É sempre hoje quando perdemos alguém

Rio de Janeiro, 1988

ARMANDO FREITAS FILHO

Alvinegro. Noite e dia.
Penso em ti, te espero ainda no risco de sua vida.
No pico, onde pisca a dura estrela solitária.1

EM 1988, TITE DE LEMOS e eu fomos levar à editora Nova Fronteira os originais dos nossos livros, "Bella Donna" e "De Cor", respectivamente. Seria o nosso terceiro lançamento juntos.
Em 1979, começamos uma parceria que só veio incrementar nosso conhecimento antigo com uma amizade nova em folha. Naquele ano ele lançou "Marcas do Zorro" e eu, "À Mão Livre". Em 1985, escrevi o prefácio para "Corcovado Park", que o meu "3x4" acompanhou. Todos esses livros foram publicados pela Nova Fronteira de Sergio e Sebastião Lacerda, onde o editor Pedro Paulo de Sena Madureira os ajudava de perto, com sua "expertise" literária. Os nossos livros de 1979, junto com "Aliança", de Marly de Oliveira, inauguraram a coleção Poiesis, iniciativa pioneira de publicar poesia de autores em período de crescimento, digamos assim, por uma editora de renome.
Mas, voltando a "Bella Donna", o que tenho a dizer é que acompanhei a montagem desse livro, passo a passo. A capa reproduz uma excelente foto de Piedade Castello- Branco, mulher de Tite, flagrada, ao ajeitar o cabelo à nuca, defronte do mar de Búzios. Posso sentir o momento do vento permanente daquela praia surpreendendo o penteado de Piedade.
------------------------------------------------------------------------
### TAREFAS PROPOSTAS
1. Reproduza o trecho do texto sobre Tite de Lemos que começa em "No pico, onde" e termina em "terceiro lançamento juntos.".
2. Prossiga com o texto sobre Tite de Lemos e o livro "Bella Donna", começando logo depois da última frase apresentada.

### TRECHOS DOS REGISTROS
------------------------------------------------------------------------
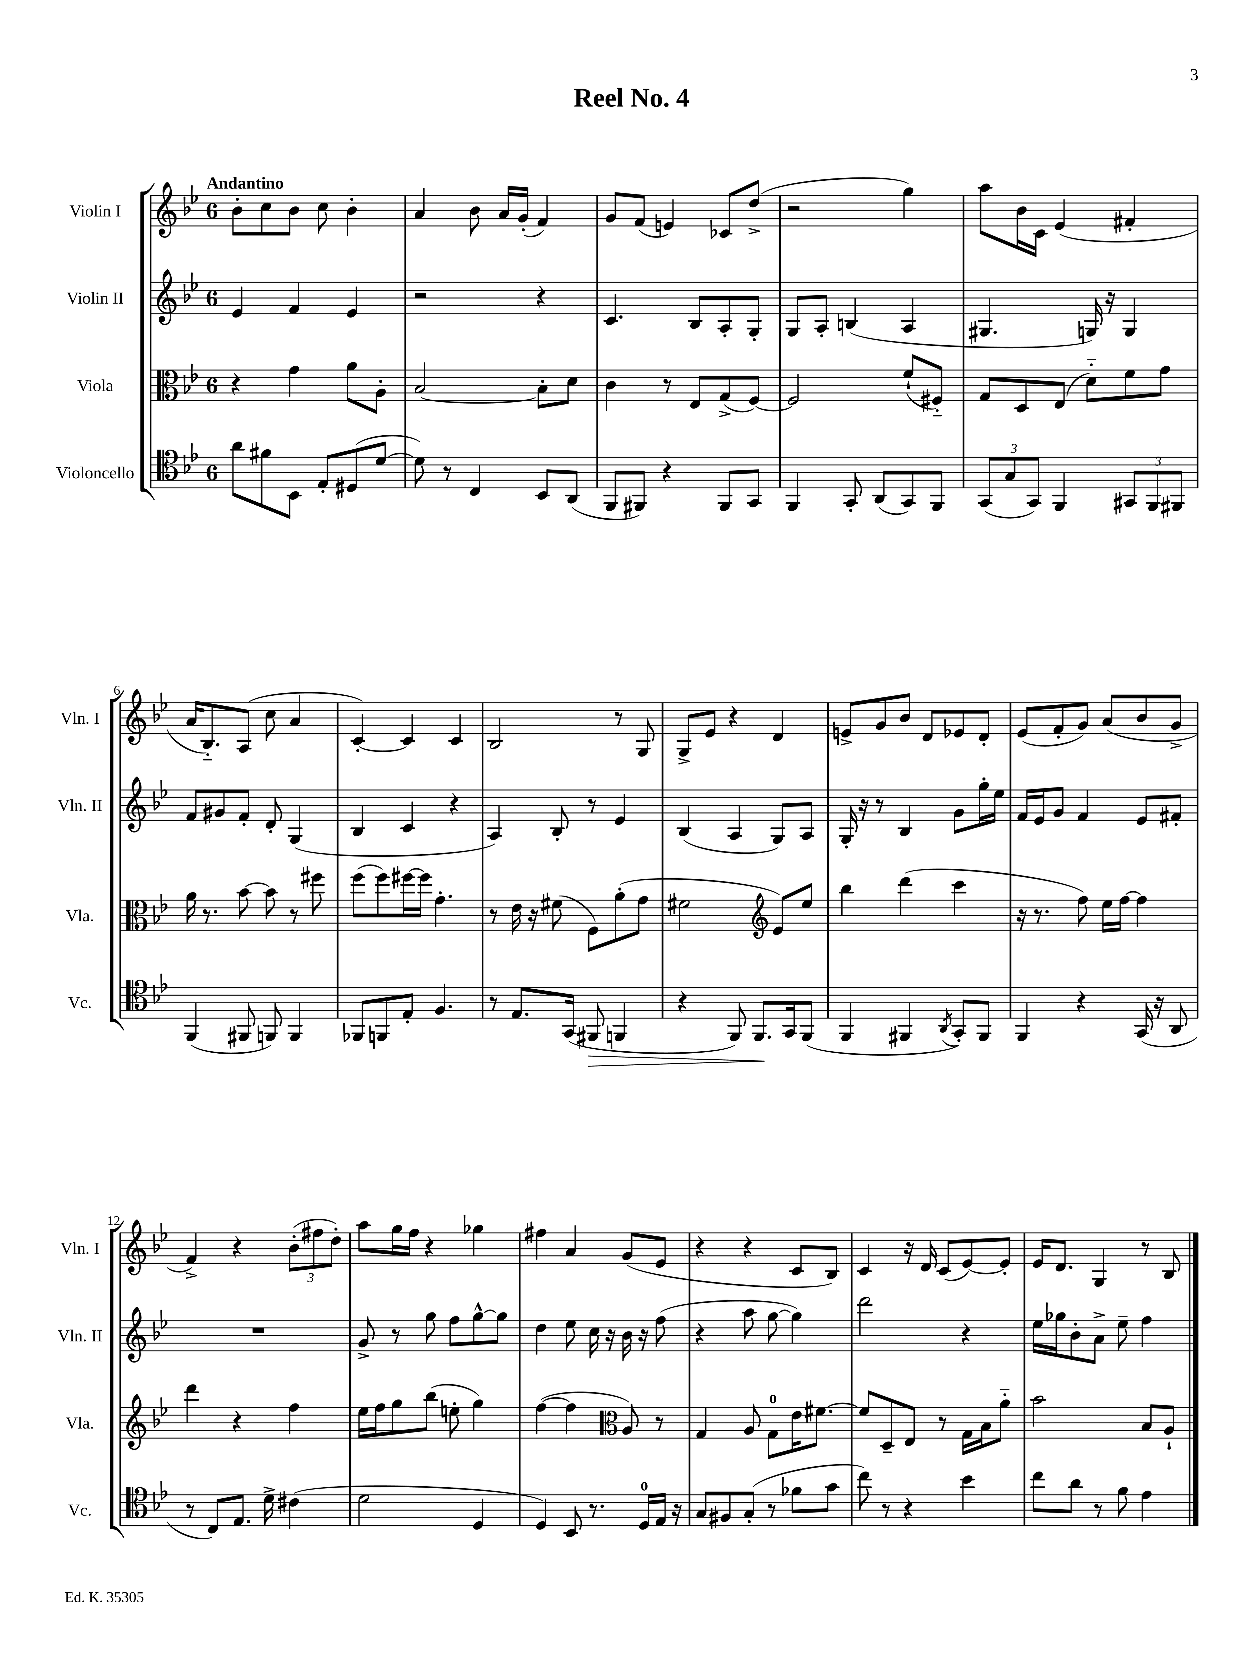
\header { title = "Reel No. 4" }
<<
\new StaffGroup <<
\new Staff = "s0" \with { instrumentName = "Violin I" shortInstrumentName = "Vln. I" } {
    \clef treble \key bes \major \once \override Staff.TimeSignature.style = #'single-digit \time 6/8 \tempo "Andantino"
    bes'8-. c''8 bes'8 c''8 bes'4-. |
    a'4 bes'8 a'16 g'16-.( f'4) |
    g'8 f'8( e'4) ces'8 d''8->( |
    r2 g''4) |
    a''8 bes'16 c'16 ees'4( fis'4-. |
    a'16 bes8.-_) a8( c''8 a'4 |
    c'4~-.) c'4 c'4 |
    bes2 r8 g8 |
    g8-> ees'8 r4 d'4 |
    e'8-> g'8 bes'8 d'8 ees'8 d'8-. |
    ees'8( f'8-. g'8) a'8( bes'8 g'8-> |
    f'4->) r4 \tuplet 3/2 { bes'8-.( fis''8 d''8-.) } |
    a''8 g''16 f''16 r4 ges''4 |
    fis''4 a'4 g'8( ees'8 |
    r4 r4 c'8 bes8) |
    c'4 r16 d'16 c'8( ees'8~) ees'8-. |
    ees'16 d'8. g4 r8 bes8 \bar "|." |
}
\new Staff = "s1" \with { instrumentName = "Violin II" shortInstrumentName = "Vln. II" } {
    \clef treble \key bes \major \once \override Staff.TimeSignature.style = #'single-digit \time 6/8
    ees'4 f'4 ees'4 |
    r2 r4 |
    c'4. bes8 a8-. g8-. |
    g8 a8-. b4( a4 |
    gis4. g16) r16 g4 |
    f'8 gis'8 f'8-. d'8-. g4( |
    bes4 c'4 r4 |
    a4) bes8-. r8 ees'4 |
    bes4( a4 g8) a8 |
    g16-. r16 r8 bes4 g'8 g''16-. ees''16 |
    f'16 ees'16 g'8 f'4 ees'8 fis'8-. |
    R2. |
    g'8-> r8 g''8 f''8 g''8~-^ g''8 |
    d''4 ees''8 c''16 r16 bes'16 r16 f''8( |
    r4 a''8 g''8~ g''4) |
    d'''2 r4 |
    ees''16 ges''16 bes'8-. a'8-> ees''8-- f''4 \bar "|." |
}
\new Staff = "s2" \with { instrumentName = "Viola" shortInstrumentName = "Vla." } {
    \clef alto \key bes \major \once \override Staff.TimeSignature.style = #'single-digit \time 6/8
    r4 g'4 a'8 a8-. |
    bes2~ bes8-. d'8 |
    c'4 r8 ees8 g8->( f8~) |
    f2 f'8-!( fis8-_) |
    g8 d8 ees8( d'8-_) f'8 g'8 |
    a'16 r8. bes'8~ bes'8 r8 fis''8 |
    f''8( f''8) fis''16~ fis''16 g'4.-. |
    r8 ees'16 r16 fis'8( f8) a'8-.( g'8 |
    fis'2 \clef treble ees'8) ees''8 |
    bes''4 d'''4( c'''4 |
    r16 r8. f''8) ees''16 f''16~ f''4 |
    d'''4 r4 f''4 |
    ees''16 f''16 g''8 bes''8( e''8-. g''4) |
    f''4~( f''4 \clef alto a8) r8 |
    g4 a8 g8-0 ees'16 fis'8.~ |
    fis'8 d8-- ees8 r8 g16 bes16 a'8-_ |
    bes'2 bes8 a8-! \bar "|." |
}
\new Staff = "s3" \with { instrumentName = "Violoncello" shortInstrumentName = "Vc." } {
    \clef tenor \key bes \major \once \override Staff.TimeSignature.style = #'single-digit \time 6/8
    a'8 fis'8 bes,8 ees8-. dis8( d'8~ |
    d'8) r8 c4 bes,8 a,8( |
    f,8 fis,8) r4 fis,8 g,8 |
    f,4 g,8-. a,8( g,8) f,8 |
    \tuplet 3/2 { g,8( g8 g,8) } f,4 \tuplet 3/2 { gis,8 f,8 fis,8 } |
    f,4( fis,8 f,8) f,4 |
    fes,8 f,8 ees8-. f4. |
    r8 ees8. g,16( fis,8\> f,4 |
    r4 f,8) f,8.\! g,16 f,8( |
    f,4 fis,4 \acciaccatura { a,8 } g,8-.) fis,8 |
    f,4 r4 g,16( r16 a,8 |
    r8 c8) ees8. d'16-> cis'4( |
    d'2 d4 |
    d4) bes,8 r8. d16-0 ees16 r16 |
    g8 fis8 g8-.( r8 fes'8 g'8 |
    c''8) r8 r4 bes'4 |
    c''8 a'8 r8 f'8 ees'4 \bar "|." |
}
>>
>>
------------------------------------------------------------------------
### RESPOSTAS ESPERADAS
1.
No pico, onde pisca a dura estrela solitária.1

EM 1988, TITE DE LEMOS e eu fomos levar à editora Nova Fronteira os originais dos nossos livros, "Bella Donna" e "De Cor", respectivamente. Seria o nosso terceiro lançamento juntos.

2.
A exigência editorial dos originais é grande: há poemas impressos em duas cores, há ilustrações feitas por retalhos de uma espécie de malha alfabética que falha na impressão, preto no branco, e coloridas, como os perfis desenhados de uma menina e de um menino fechando o volume; há páginas em branco, ou quase, que são como que a respiração e a hesitação do poeta e do poema; há dedicatória manuscrita, mudança de tipos; há, enfim, toda uma sinfonia gráfica silenciosa que o autor cultivava com seu ouvido fino.
Meu livro que iria acompanhar essa efusão era simples, comercial. Sabia o quanto "Bella Donna" significava para meu amigo, o quanto representava de amor e trabalho; como ele, em noites brancas, entre cálculo e acaso, o planejou. Pois não é que Tite, com o desprendimento que o caracterizava, abriu mão da "Bella" e, para harmonizar as edições e a noite de lançamento, apareceu com seu "Caderno de Sonetos", com a tinta dos seus versos ainda fresca?
Vinte e dois anos depois, o editor Jorge Viveiros de Castro ouviu e sentiu fielmente as intenções do poeta e as reproduziu na edição que a 7Letras acaba de publicar, quando celebramos, enfim, a visibilidade pública de "Bella Donna".
A nossa última noite de autógrafos foi na Livraria Timbre, no Shopping da Gávea. Uma caravana de amigos passou por lá. Me lembro da força que sua presença me dava para enfrentar essa maratona de fazer dedicatórias apropriadas, de driblar os esquecimentos de nome e pessoa. Me lembro também da sua presença serena e intensa na minha vida, na sua elegância inata, de como podia guiar automóvel tão bem depois de tantos copos, de tantas taças.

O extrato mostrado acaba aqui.